Las consecuencias de la crisis económica están siendo socialmente tan devastadoras que no solo han roto en mil pedazos los sistemas políticos de muchos países, sino que han modificado notablemente el clima emocional de casi toda Europa.

En España, con ser relevantes la evolución del sistema bipartidista al multipartidista o la gravísima crisis catalana —directamente relacionada con la crisis económica—, lo más grave de todo es el conjunto de modificaciones del estado de ánimo colectivo.

Desde 2010 España es un país arrebatado por la rabia y la frustración. Esa corriente emocional desencadenó el ya histórico 15-M, convertido en hito fundacional de un nuevo país que, siete años después, sigue lejos de dar a luz. Aquel movimiento popular vehiculó temporalmente todos los sentimientos negativos de un país enfadado. Las transformaciones políticas que se produjeron después hicieron que amainaran las olas más agresivas del descontento social.

A medida que los problemas derivados de la crisis económica se han mantenido y agravado, y que los cambios políticos propios de un sistema multipartidista han generado más problemas de los que han solucionado, la indignación ha ido renaciendo silenciosamente con más fuerza, convirtiéndose en momentos puntuales en una furia que roza los comportamientos violentos.

En ese contexto hay que entender los desórdenes callejeros en Cataluña que tanto se parecen a la kale borroka, que algunos eventos feministas se anuncien con ilustraciones de cabezas de hombres cortadas y empaladas, que cada muerte de un niño a manos de un psicópata reavive el debate sobre la cadena perpetua o la pena de muerte, o que se produzcan cada vez más agresiones a figuras de autoridad (médicos, políticos, profesores, etc.).

La sociedad ha entrado en una fase crónica de profunda frustración que necesita de chivos expiatorios sobre los que volcarla, y cualquier acontecimiento traumático o injusto —casi siempre amplificado interesadamente por los medios de comunicación de masas— es una ocasión perfecta para dejar que la rabia se convierta en gritos que piden sangre.

No debería escapar a nadie que este estado alterado de conciencia colectiva es una bomba de relojería en el actual contexto sociopolítico: sistema multipartidista que incrementa la inestabilidad de los gobiernos, crisis económica sin clausurar con riesgo de nuevos terremotos financieros, profunda fractura territorial, grandes reformas pendientes sin llevar a cabo y permanentes cuestionamientos de todas las instituciones, con especial atención a un sistema judicial que es puesto en solfa un día sí y otro también.

Resulta alarmante escuchar argumentos pro-independentistas de no catalanes, basados en la idea de que como los jueces supuestamente no son independientes, está justificado que se incumplan las sentencias. Esta línea de pensamiento es común a numerosos activismos sociales, que cada vez apelan con mayor descaro al incumplimiento de las leyes con la excusa de que no son correctamente aplicadas.

● **DATOS PROPORCIONADOS**
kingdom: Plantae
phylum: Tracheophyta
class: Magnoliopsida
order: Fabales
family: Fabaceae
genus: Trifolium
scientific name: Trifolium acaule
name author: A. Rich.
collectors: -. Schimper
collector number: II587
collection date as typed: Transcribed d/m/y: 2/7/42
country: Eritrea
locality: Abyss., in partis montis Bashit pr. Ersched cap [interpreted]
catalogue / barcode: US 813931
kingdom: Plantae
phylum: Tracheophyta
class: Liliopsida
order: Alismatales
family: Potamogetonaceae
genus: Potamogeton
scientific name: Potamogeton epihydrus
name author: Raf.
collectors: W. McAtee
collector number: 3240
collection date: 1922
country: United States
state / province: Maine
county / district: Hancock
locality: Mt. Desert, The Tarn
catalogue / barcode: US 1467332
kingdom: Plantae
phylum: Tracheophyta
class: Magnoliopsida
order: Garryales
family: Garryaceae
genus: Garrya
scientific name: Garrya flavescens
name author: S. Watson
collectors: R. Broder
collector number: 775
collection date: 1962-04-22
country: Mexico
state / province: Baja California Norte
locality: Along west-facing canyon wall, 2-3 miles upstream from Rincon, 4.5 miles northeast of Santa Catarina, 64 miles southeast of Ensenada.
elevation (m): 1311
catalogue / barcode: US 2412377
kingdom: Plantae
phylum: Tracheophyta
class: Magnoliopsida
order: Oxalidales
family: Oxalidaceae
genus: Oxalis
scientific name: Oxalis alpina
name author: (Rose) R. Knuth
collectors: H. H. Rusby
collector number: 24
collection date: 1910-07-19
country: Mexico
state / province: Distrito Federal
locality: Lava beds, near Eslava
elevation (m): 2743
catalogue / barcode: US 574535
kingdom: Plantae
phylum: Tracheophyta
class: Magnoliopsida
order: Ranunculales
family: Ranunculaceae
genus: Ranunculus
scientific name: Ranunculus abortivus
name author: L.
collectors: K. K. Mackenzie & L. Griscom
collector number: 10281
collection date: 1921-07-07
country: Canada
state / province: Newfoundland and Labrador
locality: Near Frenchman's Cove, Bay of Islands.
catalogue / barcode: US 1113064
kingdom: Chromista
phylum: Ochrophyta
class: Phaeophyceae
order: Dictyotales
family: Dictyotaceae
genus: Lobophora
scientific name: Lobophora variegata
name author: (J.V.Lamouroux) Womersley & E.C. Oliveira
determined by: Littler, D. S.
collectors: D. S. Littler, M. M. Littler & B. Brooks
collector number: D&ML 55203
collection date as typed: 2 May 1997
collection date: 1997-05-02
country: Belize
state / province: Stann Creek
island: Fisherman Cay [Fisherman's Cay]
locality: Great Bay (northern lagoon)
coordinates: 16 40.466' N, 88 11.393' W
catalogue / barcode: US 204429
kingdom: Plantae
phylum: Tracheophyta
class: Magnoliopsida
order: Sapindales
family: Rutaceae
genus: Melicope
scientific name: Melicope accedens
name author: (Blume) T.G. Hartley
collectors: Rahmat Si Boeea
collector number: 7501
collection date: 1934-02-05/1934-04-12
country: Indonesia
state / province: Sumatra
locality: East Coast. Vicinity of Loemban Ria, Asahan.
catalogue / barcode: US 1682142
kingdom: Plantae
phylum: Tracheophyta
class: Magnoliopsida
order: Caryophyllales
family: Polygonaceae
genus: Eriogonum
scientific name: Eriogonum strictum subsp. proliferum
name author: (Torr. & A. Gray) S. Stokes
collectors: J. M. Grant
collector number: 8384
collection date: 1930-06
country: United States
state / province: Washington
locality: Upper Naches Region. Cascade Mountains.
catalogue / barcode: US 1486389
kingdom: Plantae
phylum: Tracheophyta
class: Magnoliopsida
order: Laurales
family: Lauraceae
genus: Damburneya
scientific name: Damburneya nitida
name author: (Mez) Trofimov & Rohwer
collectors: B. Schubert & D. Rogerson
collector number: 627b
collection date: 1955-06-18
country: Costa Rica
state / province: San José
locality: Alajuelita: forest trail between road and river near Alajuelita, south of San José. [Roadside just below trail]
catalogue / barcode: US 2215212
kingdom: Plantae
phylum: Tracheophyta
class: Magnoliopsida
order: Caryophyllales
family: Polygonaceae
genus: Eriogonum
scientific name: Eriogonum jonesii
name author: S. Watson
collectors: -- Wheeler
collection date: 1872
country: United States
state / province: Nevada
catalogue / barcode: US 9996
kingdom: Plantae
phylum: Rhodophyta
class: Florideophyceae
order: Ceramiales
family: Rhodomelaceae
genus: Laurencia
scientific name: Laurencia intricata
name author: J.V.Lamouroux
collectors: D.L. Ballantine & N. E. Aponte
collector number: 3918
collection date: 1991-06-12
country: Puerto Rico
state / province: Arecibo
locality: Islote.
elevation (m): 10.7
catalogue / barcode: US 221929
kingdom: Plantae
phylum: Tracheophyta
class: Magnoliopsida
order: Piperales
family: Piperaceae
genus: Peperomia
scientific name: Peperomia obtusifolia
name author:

● **CONSIGNA DEL EJERCICIO**
Devuelve, sin ningún cambio, el pasaje del texto sobre la frustración colectiva en España que comienza en "En España, con" y termina en "de ánimo colectivo.".

● **RESULTADO ESPERADO**
En España, con ser relevantes la evolución del sistema bipartidista al multipartidista o la gravísima crisis catalana —directamente relacionada con la crisis económica—, lo más grave de todo es el conjunto de modificaciones del estado de ánimo colectivo.